CURWOOD: So Jane, if you could pick a memory of your work with Tom Lovejoy, what would you think of?
LUBCHENCO: Mmmm … I spent a lot of time with Tom in a lot of different places. But I think his house, which he called Drover’s Rest in McLean, Virginia, was a very special place. He often dined there. Fantastic food, great wine; his wine cellar was quite large, and people knew that Tom was quite the oenophile. But he would bring together unusual groups of people and have these engaging conversations. Always a fire in winter, a fire going in the fireplace in this old cabin which just had a lot of character. And Tom was such a gifted host, everyone would be comfortable but he had thought a lot about the people he introduced to each other, so it wasn’t just the same group. Often times when I was there it was that everyone was new to me, or I only knew one other person. And so he was still doing the matchmaking. And always with the idea of stimulating a conversation that would be intriguing, interesting, we could learn from each other, but also end up with a higher goal focused on conservation, on nature, on big ideas, on making Something. So you never felt like you were being handled, it was always a very natural fun and very engaging, and anyone who went to Drover’s Rest would always say yes next time around because it was a very special experience. .
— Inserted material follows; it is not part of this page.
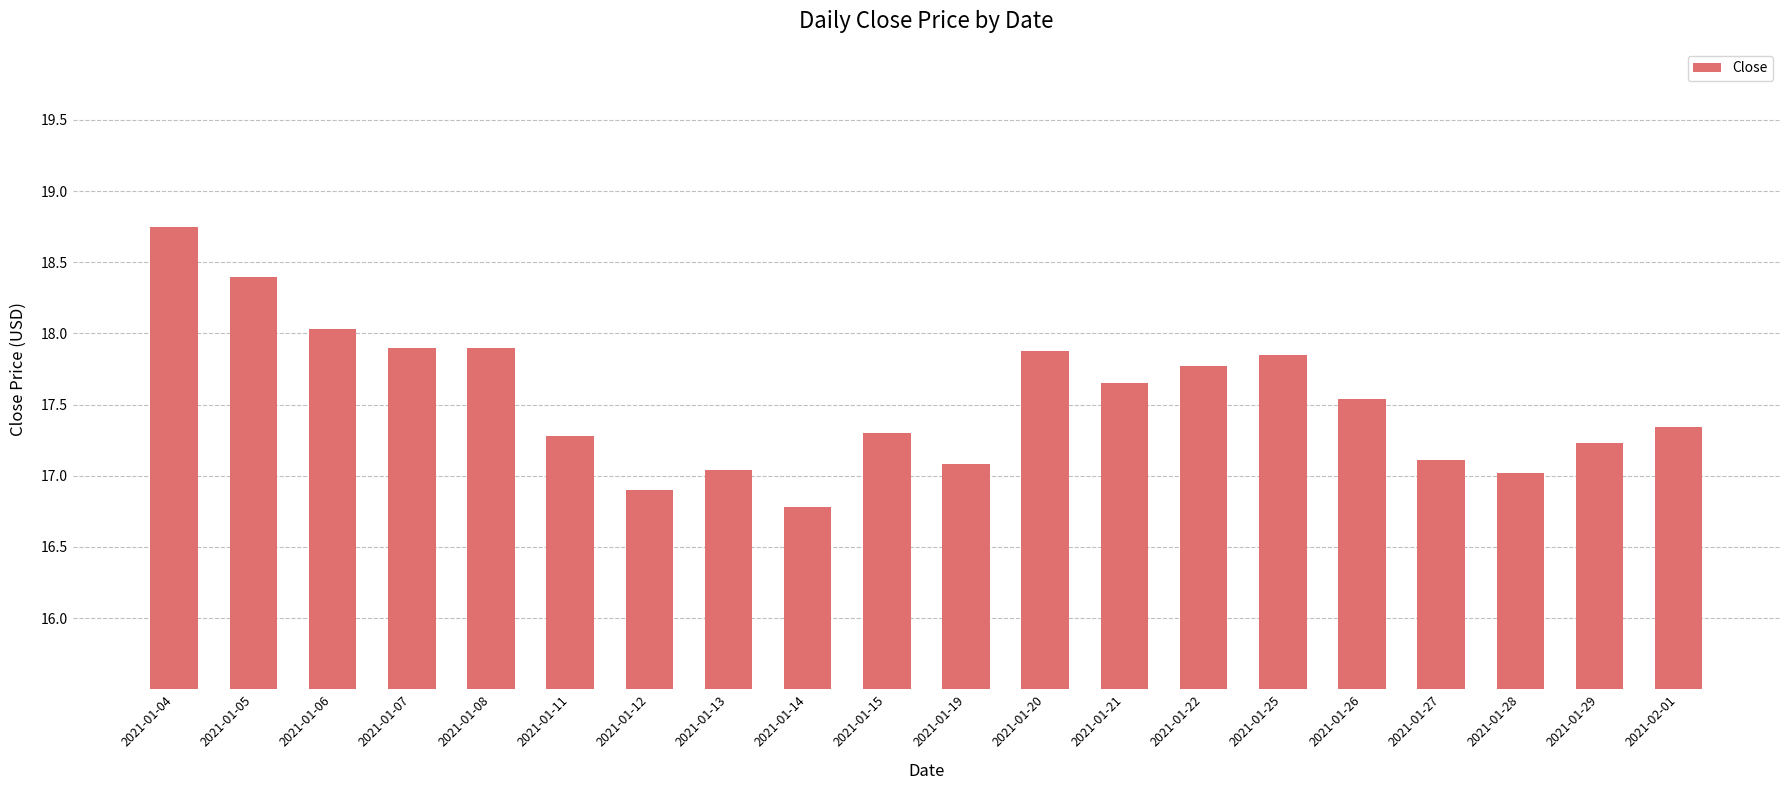

Which has a higher value, 2021-01-05 or 2021-01-26?

2021-01-05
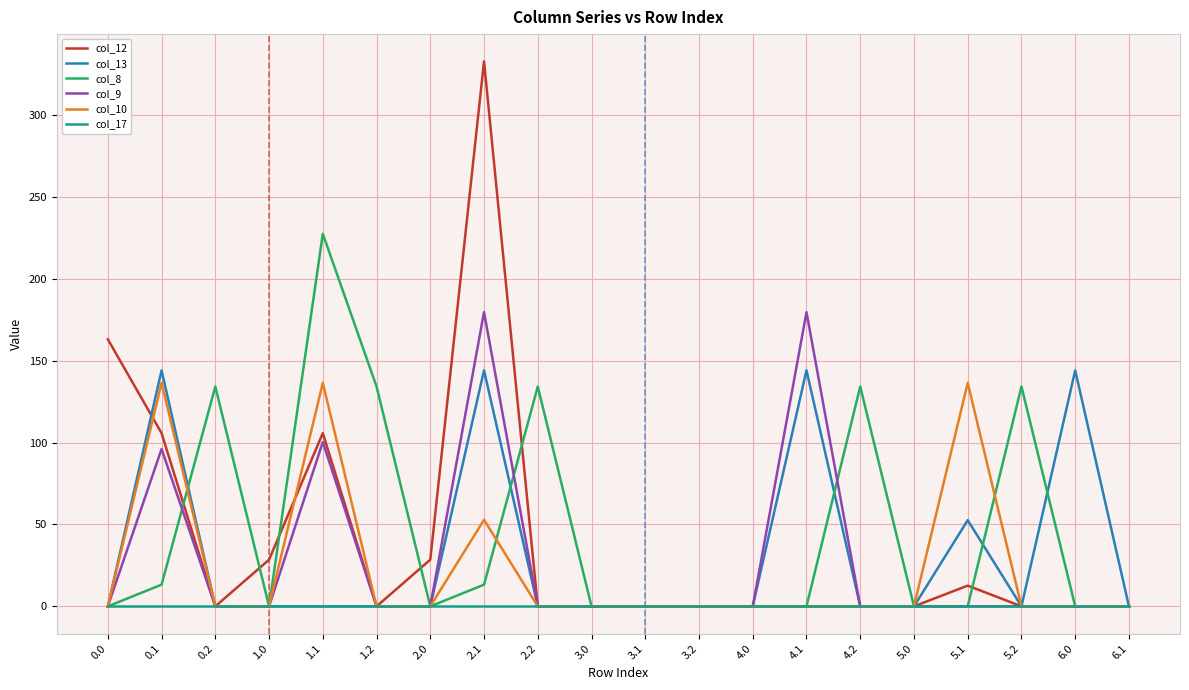

At which label is col_10 closest to 68?

2.1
CURWOOD: It was, it was like being inside a, reminded me of an old sailboat, a big old sailboat, it’s being inside this cabin that I was sort of in the captain’s quarters in a big old ship with the big lumber there. And Tom always makes a joke, not overdoing it, but just shedding some light and having fun –
CURWOOD: – with, I don’t know how many bow ties the man had, but I’m not sure I saw the same one twice.
LUBCHENCO: He had a lot of bow ties. And it was always very special, because my dad was a bow tie guy too. The first time I saw Tom I think I loved him just because he was wearing a bow tie!
CURWOOD: [LAUGHS] So how do you think the work of Ed Wilson and Tom Lovejoy is to be remembered?
LUBHENCO: Well, both were gifted scientists. They took very different paths; Ed was an academic who made one discovery after another. And then he came to appreciate the biodiversity crisis and to be a leader in safeguarding biodiversity. Tom took a very different path. He was more of a science adviser, a science communicator, an instigator of new things geared towards conservation. Such different paths, but they found themselves in much the same place of being champions of biodiversity and eloquent communicators, by their writings, by their speeches, to motivate people to care about nature and to help be part of the solution. Their heritage lives on, in our hearts, in our minds. And we need to do justice to their legacy by picking up the mantle of what they were working on. It is time for all of us to come together.
CURWOOD: Jane Lubchenco is a marine scientist and former president of the American Association for the Advancement of Science, among many honors, and she is currently Deputy Director of Climate and Environment at the Biden White House. Thank you very much for taking the time with us today.
LUBCHENCO: Steve, it’s just my pleasure. Thank you very much.